La migration bat son plein durant le mois d’octobre, même si certains oiseaux sont encore notés à 1 800 m en Belledonne (38) le 2 octobre 1978, à la Clusaz le 28 octobre 1989 à 2 000 m. La date moyenne des premières observations d’oiseaux en plaine est le 10 octobre (n = 17). Plus exceptionnellement, des dates précoces de départ font état de quelques individus le 23 août 1990 dans le Chablais (74), le 1er septembre 1985 à Pérouges (01) ou le 8 septembre 1968 à St Vincent de Chapey (26). A Ceyzériat (01), 109 migrateurs ont été dénombrés entre le 20 septembre et le 24 novembre 1989 et 406 entre le 3 septembre et le 8 octobre 1996, dont 211 le 17 septembre. Les oiseaux migrent en groupe de taille réduite, de l’ordre de 20 à 50 oiseaux. Il s’agit bien de migration et non de transhumance en plaine puisque des pipits bagués en Suisse ont été retrouvés en Bretagne, en Tunisie et au Maroc (Frelin 1983).

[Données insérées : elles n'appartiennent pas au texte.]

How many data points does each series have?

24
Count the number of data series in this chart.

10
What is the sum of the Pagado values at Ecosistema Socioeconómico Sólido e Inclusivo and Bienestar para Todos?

Durant l’hiver, les biotopes fréquentés par les pipits sont différents de ceux de l’été. On rencontre alors des oiseaux le long des cours d’eau, dans des zones agricoles ou des zones humides. Certaines de ces dernières accueillent des regroupements importants en dortoir, 300 le 18 janvier 1996 au marais de Lavours (01), 45 le 27 janvier 1990 à Marlieux, en Dombes.

Le Pipit spioncelle ne semble pas menacé et ne figure sur aucune liste rouge, nationale (Maurin 1994) ou européenne (Tucker et Heath 1994). Toutefois, les milieux maintenus ras de manière artificielle, où l’on rencontre la majorité des populations de pipits, entre 1 000 et 1 800 m, sont menacés par un abandon ou une modification des pratiques agricoles par l’augmentation des surfaces forestières qui en découle. Les quartiers d’hiver constitués de zones humides sont également atteints par le boisement (peupleraies) et le drainage des marais.